Maroc: Saïd Chraïbi rend l’âme, le luth pleure un virtuose

A nouveau, la scène artistique marocaine est en grand émoi. La Faucheuse a encore frappé. Saïd Chraïbi, le virtuose du luth, n’est plus. Le maître du Oud a tiré sa révérence, jeudi matin à Casablanca, à l’âge de 65 ans après un long combat contre la maladie.

On le savait souffrant depuis son admission, mi-février, dans une clinique de Marrakech pour des problèmes d’asthme. La Fondation Saïd Charïbi pour le patrimoine marocain andalou, tout comme les nombreux fans, amis et connaissances du défunt, n’ont pas tari de prières lui souhaitant prompt rétablissement. L’imparable était plus prompt.

La triste nouvelle, telle une traînée de poudre, a très vite fait le tour des rédactions, enflammant au passage les sites électroniques et les réseaux sociaux qui, présentant ses condoléances, qui livrant des témoignages poignants, qui postant des extraits des innombrables partitions, écrites ou composées par le défunt.
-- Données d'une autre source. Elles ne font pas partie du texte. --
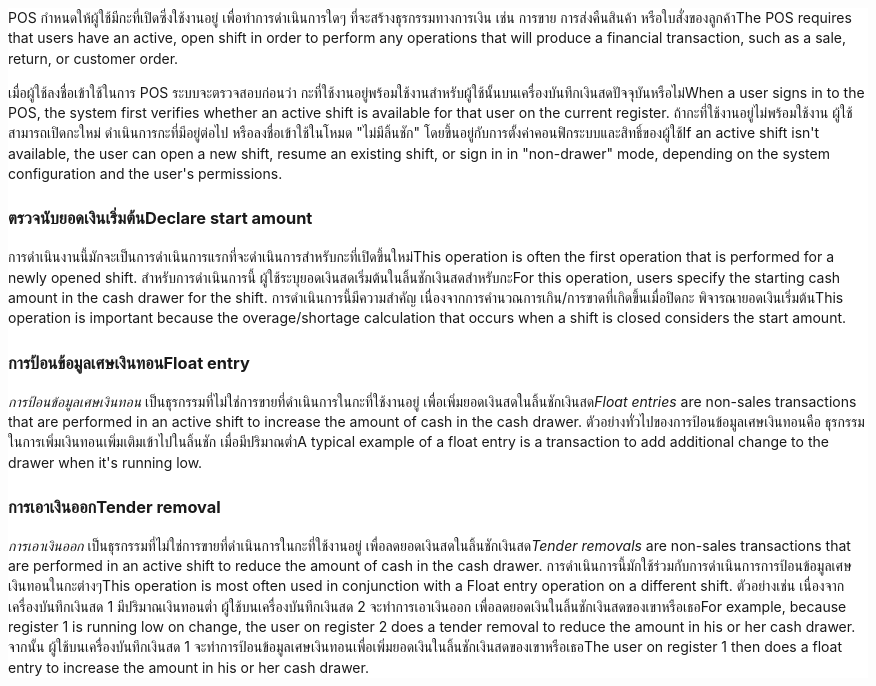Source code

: <span data-ttu-id="af4ce-156">POS กำหนดให้ผู้ใช้มีกะที่เปิดซึ่งใช้งานอยู่ เพื่อทำการดำเนินการใดๆ ที่จะสร้างธุรกรรมทางการเงิน เช่น การขาย การส่งคืนสินค้า หรือใบสั่งของลูกค้า</span><span class="sxs-lookup"><span data-stu-id="af4ce-156">The POS requires that users have an active, open shift in order to perform any operations that will produce a financial transaction, such as a sale, return, or customer order.</span></span>

<span data-ttu-id="af4ce-157">เมื่อผู้ใช้ลงชื่อเข้าใช้ในการ POS ระบบจะตรวจสอบก่อนว่า กะที่ใช้งานอยู่พร้อมใช้งานสำหรับผู้ใช้นั้นบนเครื่องบันทึกเงินสดปัจจุบันหรือไม่</span><span class="sxs-lookup"><span data-stu-id="af4ce-157">When a user signs in to the POS, the system first verifies whether an active shift is available for that user on the current register.</span></span> <span data-ttu-id="af4ce-158">ถ้ากะที่ใช้งานอยู่ไม่พร้อมใช้งาน ผู้ใช้สามารถเปิดกะใหม่ ดำเนินการกะที่มีอยู่ต่อไป หรือลงชื่อเข้าใช้ในโหมด "ไม่มีลิ้นชัก" โดยขึ้นอยู่กับการตั้งค่าคอนฟิกระบบและสิทธิ์ของผู้ใช้</span><span class="sxs-lookup"><span data-stu-id="af4ce-158">If an active shift isn't available, the user can open a new shift, resume an existing shift, or sign in in "non-drawer" mode, depending on the system configuration and the user's permissions.</span></span>

### <a name="declare-start-amount"></a><span data-ttu-id="af4ce-159">ตรวจนับยอดเงินเริ่มต้น</span><span class="sxs-lookup"><span data-stu-id="af4ce-159">Declare start amount</span></span>

<span data-ttu-id="af4ce-160">การดำเนินงานนี้มักจะเป็นการดำเนินการแรกที่จะดำเนินการสำหรับกะที่เปิดขึ้นใหม่</span><span class="sxs-lookup"><span data-stu-id="af4ce-160">This operation is often the first operation that is performed for a newly opened shift.</span></span> <span data-ttu-id="af4ce-161">สำหรับการดำเนินการนี้ ผู้ใช้ระบุยอดเงินสดเริ่มต้นในลิ้นชักเงินสดสำหรับกะ</span><span class="sxs-lookup"><span data-stu-id="af4ce-161">For this operation, users specify the starting cash amount in the cash drawer for the shift.</span></span> <span data-ttu-id="af4ce-162">การดำเนินการนี้มีความสำคัญ เนื่องจากการคำนวณการเกิน/การขาดที่เกิดขึ้นเมื่อปิดกะ พิจารณายอดเงินเริ่มต้น</span><span class="sxs-lookup"><span data-stu-id="af4ce-162">This operation is important because the overage/shortage calculation that occurs when a shift is closed considers the start amount.</span></span>

### <a name="float-entry"></a><span data-ttu-id="af4ce-163">การป้อนข้อมูลเศษเงินทอน</span><span class="sxs-lookup"><span data-stu-id="af4ce-163">Float entry</span></span>

<span data-ttu-id="af4ce-164">*การป้อนข้อมูลเศษเงินทอน* เป็นธุรกรรมที่ไม่ใช่การขายที่ดำเนินการในกะที่ใช้งานอยู่ เพื่อเพิ่มยอดเงินสดในลิ้นชักเงินสด</span><span class="sxs-lookup"><span data-stu-id="af4ce-164">*Float entries* are non-sales transactions that are performed in an active shift to increase the amount of cash in the cash drawer.</span></span> <span data-ttu-id="af4ce-165">ตัวอย่างทั่วไปของการป้อนข้อมูลเศษเงินทอนคือ ธุรกรรมในการเพิ่มเงินทอนเพิ่มเติมเข้าไปในลิ้นชัก เมื่อมีปริมาณต่ำ</span><span class="sxs-lookup"><span data-stu-id="af4ce-165">A typical example of a float entry is a transaction to add additional change to the drawer when it's running low.</span></span>

### <a name="tender-removal"></a><span data-ttu-id="af4ce-166">การเอาเงินออก</span><span class="sxs-lookup"><span data-stu-id="af4ce-166">Tender removal</span></span>

<span data-ttu-id="af4ce-167">*การเอาเงินออก* เป็นธุรกรรมที่ไม่ใช่การขายที่ดำเนินการในกะที่ใช้งานอยู่ เพื่อลดยอดเงินสดในลิ้นชักเงินสด</span><span class="sxs-lookup"><span data-stu-id="af4ce-167">*Tender removals* are non-sales transactions that are performed in an active shift to reduce the amount of cash in the cash drawer.</span></span> <span data-ttu-id="af4ce-168">การดำเนินการนี้มักใช้ร่วมกับการดำเนินการการป้อนข้อมูลเศษเงินทอนในกะต่างๆ</span><span class="sxs-lookup"><span data-stu-id="af4ce-168">This operation is most often used in conjunction with a Float entry operation on a different shift.</span></span> <span data-ttu-id="af4ce-169">ตัวอย่างเช่น เนื่องจากเครื่องบันทึกเงินสด 1 มีปริมาณเงินทอนต่ำ ผู้ใช้บนเครื่องบันทึกเงินสด 2 จะทำการเอาเงินออก เพื่อลดยอดเงินในลิ้นชักเงินสดของเขาหรือเธอ</span><span class="sxs-lookup"><span data-stu-id="af4ce-169">For example, because register 1 is running low on change, the user on register 2 does a tender removal to reduce the amount in his or her cash drawer.</span></span> <span data-ttu-id="af4ce-170">จากนั้น ผู้ใช้บนเครื่องบันทึกเงินสด 1 จะทำการป้อนข้อมูลเศษเงินทอนเพื่อเพิ่มยอดเงินในลิ้นชักเงินสดของเขาหรือเธอ</span><span class="sxs-lookup"><span data-stu-id="af4ce-170">The user on register 1 then does a float entry to increase the amount in his or her cash drawer.</span></span>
Ainsi en est-il de Fouzia Benyoub Louadie, SG de la Fondation Saïd Chraïbi qui dit "pleurer un grand artiste et musicien" avec qui elle a partagé "l’amour de l’art, l’amitié familiale, des rêves et des projets".

"La Magie des cordes était son ultime projet artistique, porté par la Fondation, qui devait être lancé le 12 mars 2016 à Eden Andalou à Marrakech. Le destin a dit son dernier mot", dira-t-elle résignée et impuissante devant l’arrêt du Destin.
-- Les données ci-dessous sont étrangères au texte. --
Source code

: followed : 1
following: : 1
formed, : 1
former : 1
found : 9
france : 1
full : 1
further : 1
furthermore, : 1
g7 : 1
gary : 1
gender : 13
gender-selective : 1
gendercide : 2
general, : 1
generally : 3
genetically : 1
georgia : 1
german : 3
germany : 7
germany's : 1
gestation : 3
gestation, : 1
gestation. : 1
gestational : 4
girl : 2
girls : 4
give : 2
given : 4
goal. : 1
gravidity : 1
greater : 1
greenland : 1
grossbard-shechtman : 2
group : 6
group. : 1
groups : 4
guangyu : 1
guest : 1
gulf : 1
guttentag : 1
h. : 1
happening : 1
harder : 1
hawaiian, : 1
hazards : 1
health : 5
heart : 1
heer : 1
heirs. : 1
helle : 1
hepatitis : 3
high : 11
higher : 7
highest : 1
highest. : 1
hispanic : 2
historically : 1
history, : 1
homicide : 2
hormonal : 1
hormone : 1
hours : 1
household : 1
L’artiste Driss Maloumi, un autre virtuose du luth, déplore avec un lyrisme poignant la disparition d’un maître exceptionnel. "Mon luth est triste aujourd’hui. Comment peut-on continuer à chercher l’excellence en l’absence d’un grand de la trempe de Saïd Chraïbi. Nous aurons besoin de douleurs atroces pour réaliser ton pénible départ", écrit-il sur sa page Facebook.

Partout la même amertume, le même chagrin, à la disparition de celui qu’on surnommât "Le Prince du Luth", son instrument-fétiche qu’il a tant pincé, gratté, cajolé, bichonné au plaisir d’en pousser la technique du jeu et la maîtrise des cordes aux derniers retranchements.
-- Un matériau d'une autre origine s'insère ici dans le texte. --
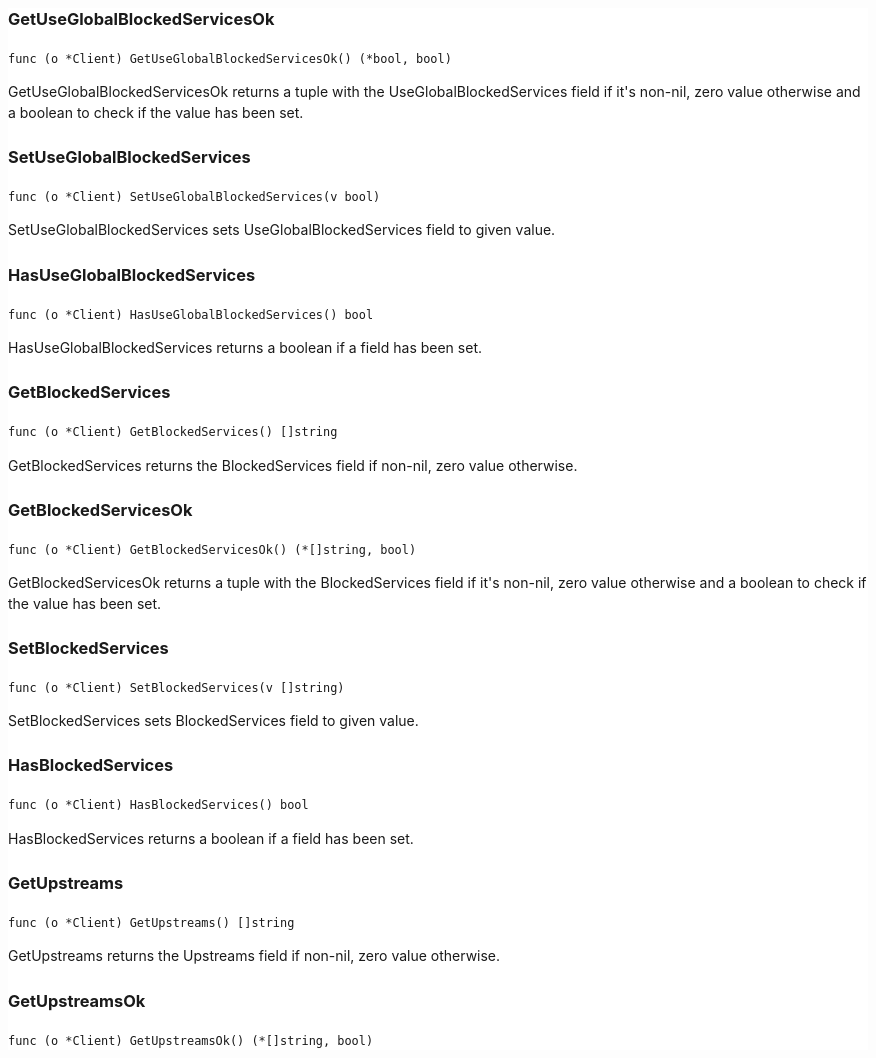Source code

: ### GetUseGlobalBlockedServicesOk

`func (o *Client) GetUseGlobalBlockedServicesOk() (*bool, bool)`

GetUseGlobalBlockedServicesOk returns a tuple with the UseGlobalBlockedServices field if it's non-nil, zero value otherwise
and a boolean to check if the value has been set.

### SetUseGlobalBlockedServices

`func (o *Client) SetUseGlobalBlockedServices(v bool)`

SetUseGlobalBlockedServices sets UseGlobalBlockedServices field to given value.

### HasUseGlobalBlockedServices

`func (o *Client) HasUseGlobalBlockedServices() bool`

HasUseGlobalBlockedServices returns a boolean if a field has been set.

### GetBlockedServices

`func (o *Client) GetBlockedServices() []string`

GetBlockedServices returns the BlockedServices field if non-nil, zero value otherwise.

### GetBlockedServicesOk

`func (o *Client) GetBlockedServicesOk() (*[]string, bool)`

GetBlockedServicesOk returns a tuple with the BlockedServices field if it's non-nil, zero value otherwise
and a boolean to check if the value has been set.

### SetBlockedServices

`func (o *Client) SetBlockedServices(v []string)`

SetBlockedServices sets BlockedServices field to given value.

### HasBlockedServices

`func (o *Client) HasBlockedServices() bool`

HasBlockedServices returns a boolean if a field has been set.

### GetUpstreams

`func (o *Client) GetUpstreams() []string`

GetUpstreams returns the Upstreams field if non-nil, zero value otherwise.

### GetUpstreamsOk

`func (o *Client) GetUpstreamsOk() (*[]string, bool)`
Né le 2 février 1951 à Marrakech dans une famille de mélomanes originaires de Fès, Saïd Chraïbi a succombé aux mélodies tantôt enjouées tant mélancolique du Oud à l’âge de 13 ans pour entamer, depuis 1979, un parcours d’autodidacte, émaillé de recherches et de lectures, d’expériences et de rencontres qui l’ont emmené vers des territoires musicaux jamais explorés.

Le feu au ventre, comme n’importe quel artiste-né, il a très tôt développé cette mystérieuse "oreille" qu’il a savamment aiguisée en prenant pour modèles des mâallems, des montres du métier, comme Ahmed Al Bidaoui, Farid Al Atrache, Mohamed Abdelwahhab, Riad Sanbati…

Au bout d’autant d’ardeur et de patience, tant de rigueur et de dextérité, il allait attendre 1986 pour voir son étoile scintiller au firmament, avec le célèbre prix du Plectre d’Or à Bagdad, devant de sérieux prétendants, comme Nasser Shamma.

Puis, les distinctions se poursuivent et s’enchainent avec le prix du Festival de la musique Gharnatie à Oujda (1992), le prix du Mérite de l’Opéra du Caire (1994), le prix de chanson arabe (1998), le titre du meilleur luthiste en Suède et de la meilleure musique de film pour Yacout (2000), le Zeryab des virtuoses parrainé par l’Unesco (2002), le prix de la meilleure composition de la chanson marocaine (2005), le premier prix Al Farabi lors de la journée internationale de la musique (2006).

Et il y a de quoi. L’homme s’est foncièrement investi dans cette quête de l’excellence qui l’a amené à sonder les subtilités des maqams arabes, turcs et perses, livrant au passage une production prolifique de plus de 500 compositions où se côtoient taqassims, partitions pour solistes, symphonies, philharmonie. Résultat: Une constellation d’artistes et pas des moindres ont été servis, de Naïma Samih, Abdelhadi Belkhyate et Samira Bensaïd à Fadwa Al Malki et Karima Skalli, en passant par Soumaya Qaysar, Leila Ghofrane et Latifa Raafat.

De ces multiples pérégrinations, ses fans et connaissances n’oublieront pas de sitôt ce visage de mystique serti d’une barbe blanche bien taillée, au sourire attachant et au regard angélique. Il laisse à la postérité deux filles et un garçon et une riche carrière de virtuose. Qu’il repose en paix.